** Exercise passage **

━━━━━━━━━━━━━━━━━━━━━━━━━━━━━━

# APM or ACPI - I need help

## garrontmo

H have a gateway solo 9550. I believe it supports both apm and acpi. I am trying to get suspend to ram (or disk) to work and have had no luck. I've tried the vanilla kernel with apm and patched it for acpi. I've tried the gentoo-sources and the acpi-sources. I cant get it working. "apm -s" works fine in red hat 8 as well as in debian. What am I doing wrong in gentoo? I've also tried swsusp, but it only successfully suspends for me about half the time.

Thanks,

Garron

----------

## pjp

 *garrontmo wrote:*   

> I believe it supports both apm and acpi.

 From what I've heard/read, this seems to be an either or option.  Verify which your BIOS supports.  Possibly there is an option to choose.  Once we get that info, we'll need to see what you have compiled into your kernel.

----------

## fghellar

 *garrontmo wrote:*   

> "apm -s" works fine in red hat 8 as well as in debian.

 

Then you could try the Red Hat kernel (emerge redhat-sources).

----------

## pilla

If APM works in Red Hat, then I suppose he has APM.  (1)

He said that he aplied acpi patches in the kernel, that he does not need if  (1) is correct. I would suggest to start with a vanilla or a gentoo-sources kernel without further patches, as it is not necessary.

I am running a Thinkpad with suspend and hibernation without any changes in the kernel. Do not forget to enable APM and disable ACPI in the kernel (I think you should be sure you have also multiprocessor support disabled, just in case. It does not like APM, I think).

----------

## garrontmo

I've tried just the vanilla-sources and gentoo-sources for apm. I've only patched when I wanted to test out acpi or swsusp. I'll try the redhat-sources. Thanks for the help. If there's any more recommendations i would appreciate them.

Garron

----------

## int1

These are an either/or option only.  I used acpi for a while but determined the drivers are not as robust as the apm driver.  Trying disabling all acpi stuff in your kernel config and rebuild.

int1

----------

━━━━━━━━━━━━━━━━━━━━━━━━━━━━━━

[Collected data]
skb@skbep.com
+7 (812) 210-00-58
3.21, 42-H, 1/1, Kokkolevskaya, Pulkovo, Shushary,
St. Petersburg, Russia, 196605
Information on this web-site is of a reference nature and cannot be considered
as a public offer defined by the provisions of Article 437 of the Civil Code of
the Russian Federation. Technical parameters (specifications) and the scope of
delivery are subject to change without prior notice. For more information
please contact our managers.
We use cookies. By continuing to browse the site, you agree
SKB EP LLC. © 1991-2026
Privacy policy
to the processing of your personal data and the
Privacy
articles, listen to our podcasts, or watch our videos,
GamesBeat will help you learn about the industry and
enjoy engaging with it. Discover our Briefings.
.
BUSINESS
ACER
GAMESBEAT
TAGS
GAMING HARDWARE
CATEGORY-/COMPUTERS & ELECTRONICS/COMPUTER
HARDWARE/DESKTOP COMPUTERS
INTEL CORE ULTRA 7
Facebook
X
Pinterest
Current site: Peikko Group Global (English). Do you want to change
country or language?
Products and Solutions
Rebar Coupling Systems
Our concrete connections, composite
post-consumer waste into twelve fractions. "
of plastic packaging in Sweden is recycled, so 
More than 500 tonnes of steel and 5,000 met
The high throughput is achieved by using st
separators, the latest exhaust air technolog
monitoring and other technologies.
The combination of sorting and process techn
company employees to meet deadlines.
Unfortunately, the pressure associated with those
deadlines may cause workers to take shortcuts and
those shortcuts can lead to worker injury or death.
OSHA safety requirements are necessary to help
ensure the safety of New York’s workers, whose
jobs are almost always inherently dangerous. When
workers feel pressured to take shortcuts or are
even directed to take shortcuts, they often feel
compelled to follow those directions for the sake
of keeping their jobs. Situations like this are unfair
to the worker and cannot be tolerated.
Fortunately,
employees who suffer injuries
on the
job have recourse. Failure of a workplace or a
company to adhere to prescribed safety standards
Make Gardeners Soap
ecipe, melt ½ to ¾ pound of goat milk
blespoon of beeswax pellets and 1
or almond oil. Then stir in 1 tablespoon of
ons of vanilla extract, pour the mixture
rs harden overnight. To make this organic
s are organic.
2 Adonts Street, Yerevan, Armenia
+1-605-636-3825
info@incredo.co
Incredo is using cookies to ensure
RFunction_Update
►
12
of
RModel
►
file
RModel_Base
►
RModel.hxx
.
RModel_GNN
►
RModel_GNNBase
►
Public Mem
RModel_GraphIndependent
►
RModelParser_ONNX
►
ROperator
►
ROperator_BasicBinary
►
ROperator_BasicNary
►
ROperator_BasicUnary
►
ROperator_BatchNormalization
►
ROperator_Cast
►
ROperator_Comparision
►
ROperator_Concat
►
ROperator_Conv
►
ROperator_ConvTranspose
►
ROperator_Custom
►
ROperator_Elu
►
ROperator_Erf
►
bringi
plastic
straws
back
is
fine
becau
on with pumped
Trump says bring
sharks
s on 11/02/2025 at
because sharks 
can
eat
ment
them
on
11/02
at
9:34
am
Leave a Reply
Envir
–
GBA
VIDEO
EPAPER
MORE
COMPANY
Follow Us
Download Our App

━━━━━━━━━━━━━━━━━━━━━━━━━━━━━━

** What you will do **
- A) Update the forum thread on APM and ACPI from "I've tried just" to "would appreciate them.", replacing "vanilla-sources" with "mm-sources".
- B) Recast the listing as a numbered list, from its start to the line with "GAMING HARDWARE", and leave out any blank lines.
The forum thread and the listing come from unrelated sources.

** Numbered answers **
- A)
I've tried just the mm-sources and gentoo-sources for apm. I've only patched when I wanted to test out acpi or swsusp. I'll try the redhat-sources. Thanks for the help. If there's any more recommendations i would appreciate them.

- B)
1. skb@skbep.com
2. +7 (812) 210-00-58
3. 3.21, 42-H, 1/1, Kokkolevskaya, Pulkovo, Shushary,
4. St. Petersburg, Russia, 196605
5. Information on this web-site is of a reference nature and cannot be considered
6. as a public offer defined by the provisions of Article 437 of the Civil Code of
7. the Russian Federation. Technical parameters (specifications) and the scope of
8. delivery are subject to change without prior notice. For more information
9. please contact our managers.
10. We use cookies. By continuing to browse the site, you agree
11. SKB EP LLC. © 1991-2026
12. Privacy policy
13. to the processing of your personal data and the
14. Privacy
15. articles, listen to our podcasts, or watch our videos,
16. GamesBeat will help you learn about the industry and
17. enjoy engaging with it. Discover our Briefings.
18. .
19. BUSINESS
20. ACER
21. GAMESBEAT
22. TAGS
23. GAMING HARDWARE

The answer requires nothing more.